## INFORMATION SHOWN
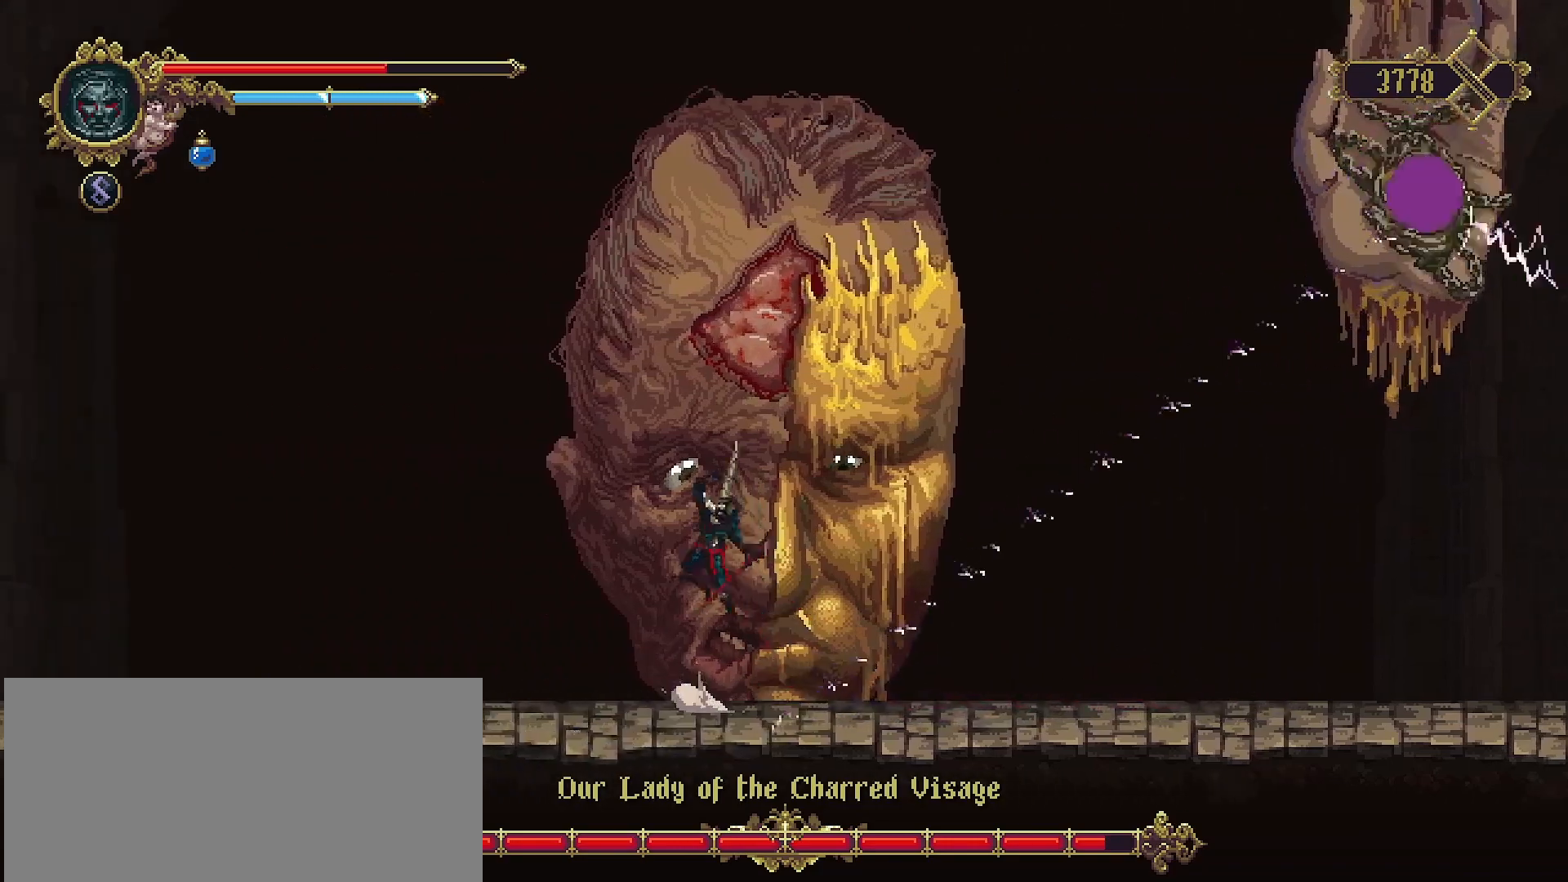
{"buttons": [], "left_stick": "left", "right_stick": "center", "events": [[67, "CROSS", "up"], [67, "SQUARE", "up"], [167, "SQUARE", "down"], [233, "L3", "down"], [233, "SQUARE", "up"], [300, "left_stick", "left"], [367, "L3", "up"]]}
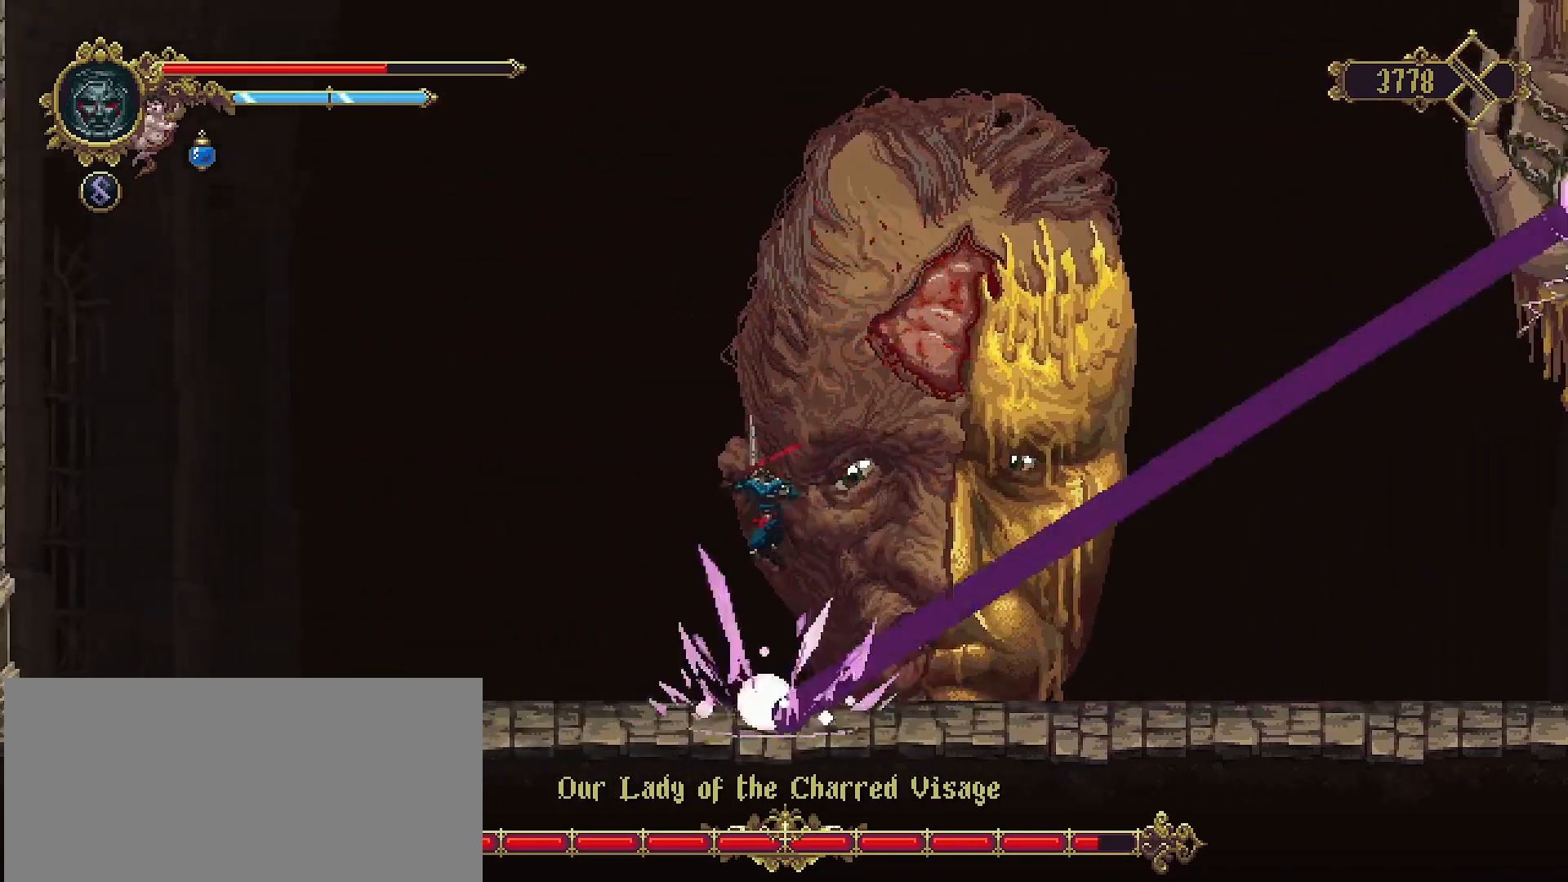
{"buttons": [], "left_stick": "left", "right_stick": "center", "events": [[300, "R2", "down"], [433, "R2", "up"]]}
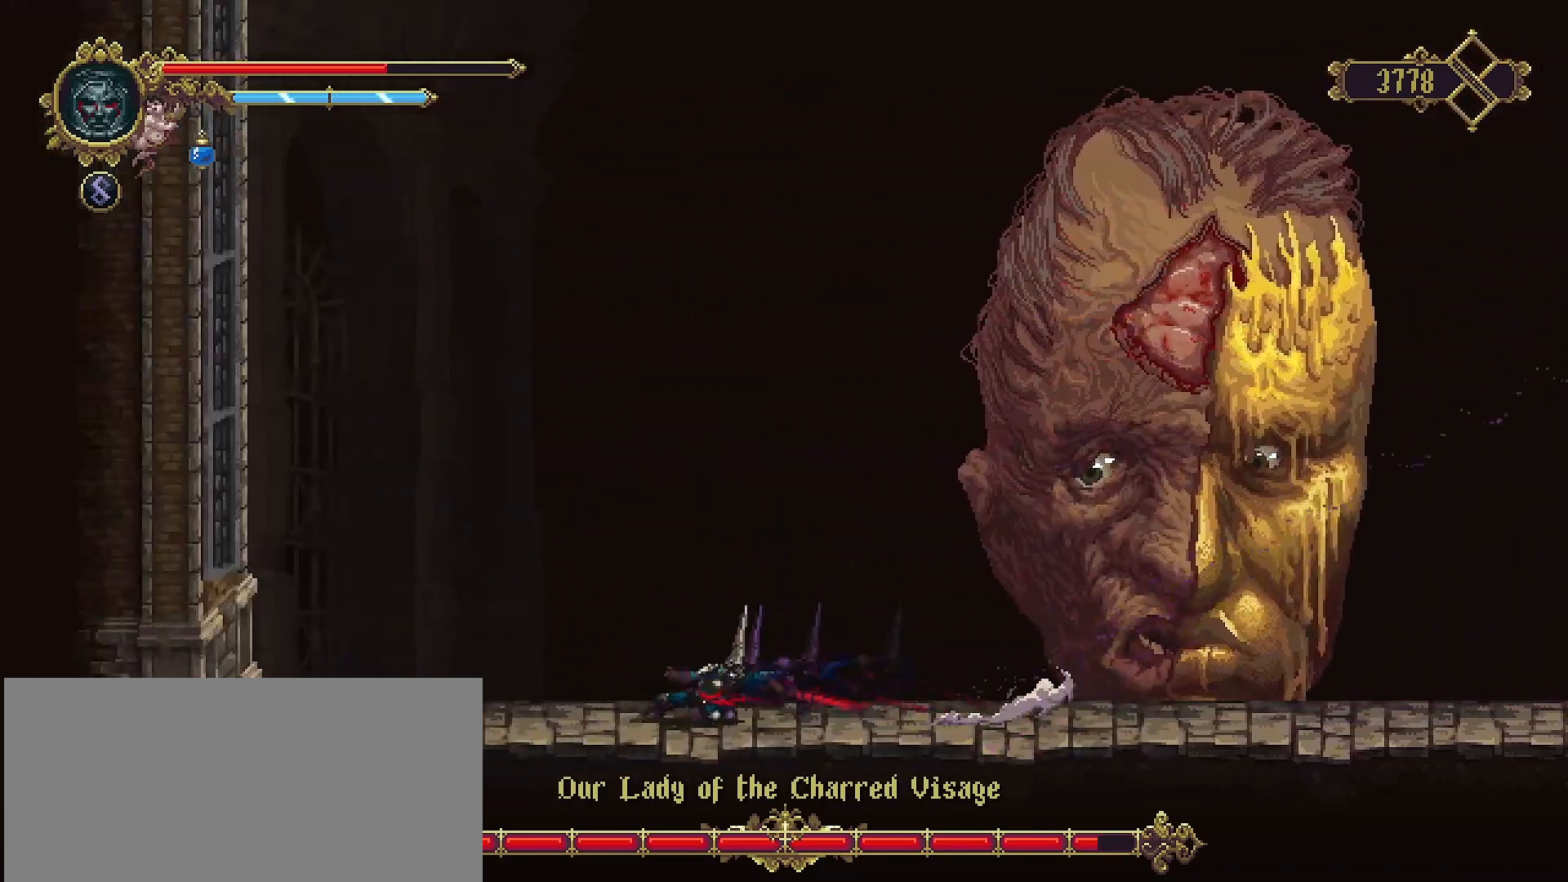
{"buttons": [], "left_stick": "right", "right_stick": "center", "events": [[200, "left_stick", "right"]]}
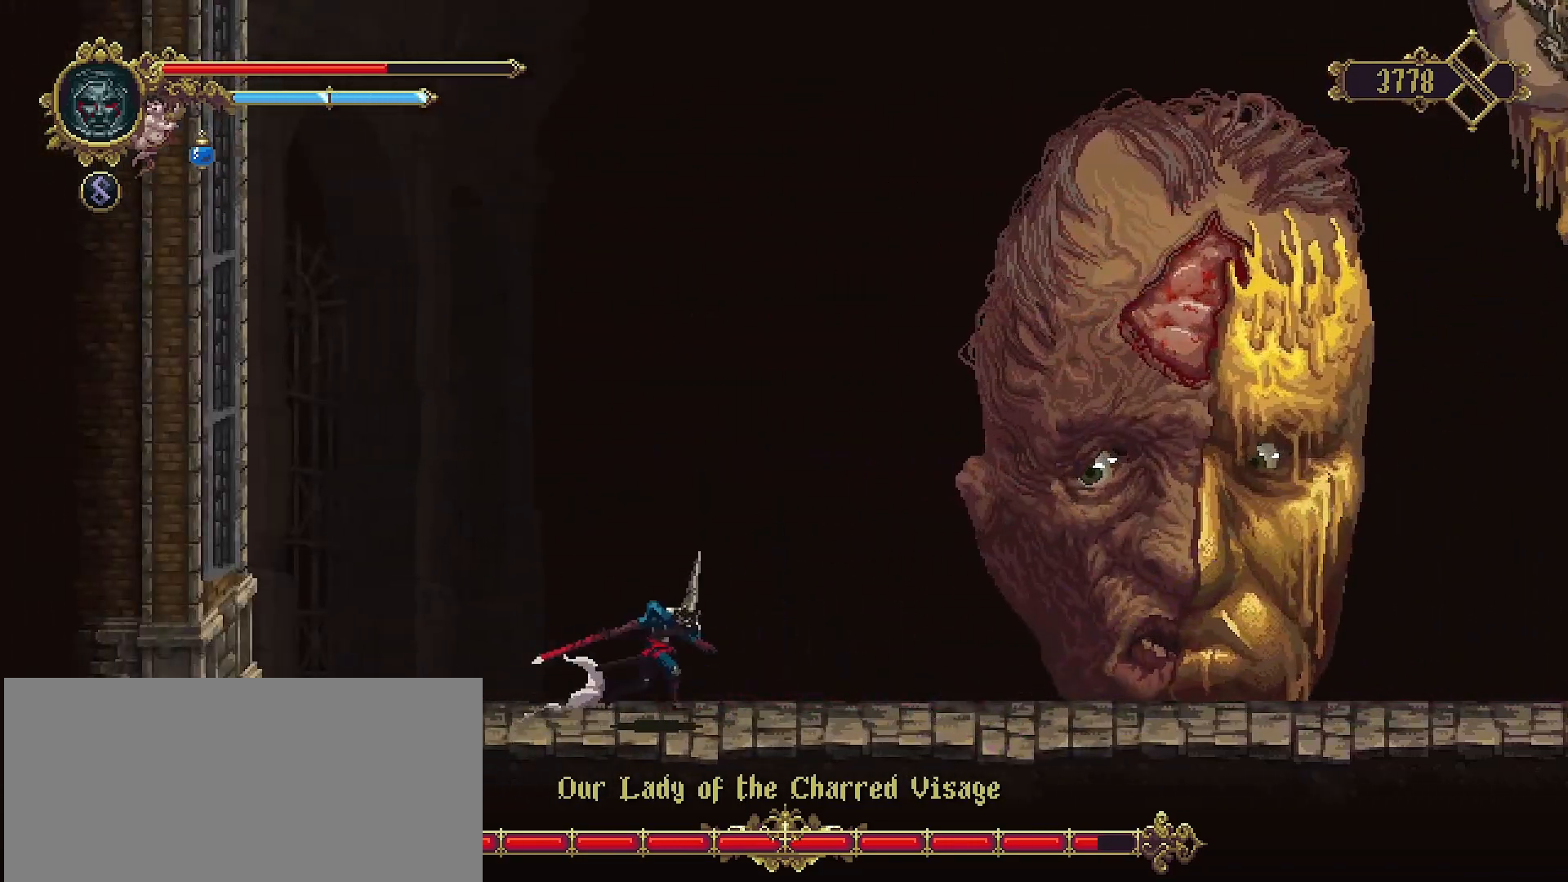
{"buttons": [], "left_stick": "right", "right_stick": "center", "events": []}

## TASK PROMPT
Only the pictures may be dropped when you copy the data above; everything else stays exact.

## TASK ANSWER
{"buttons": [], "left_stick": "left", "right_stick": "center", "events": [[67, "CROSS", "up"], [67, "SQUARE", "up"], [167, "SQUARE", "down"], [233, "L3", "down"], [233, "SQUARE", "up"], [300, "left_stick", "left"], [367, "L3", "up"]]}
{"buttons": [], "left_stick": "left", "right_stick": "center", "events": [[300, "R2", "down"], [433, "R2", "up"]]}
{"buttons": [], "left_stick": "right", "right_stick": "center", "events": [[200, "left_stick", "right"]]}
{"buttons": [], "left_stick": "right", "right_stick": "center", "events": []}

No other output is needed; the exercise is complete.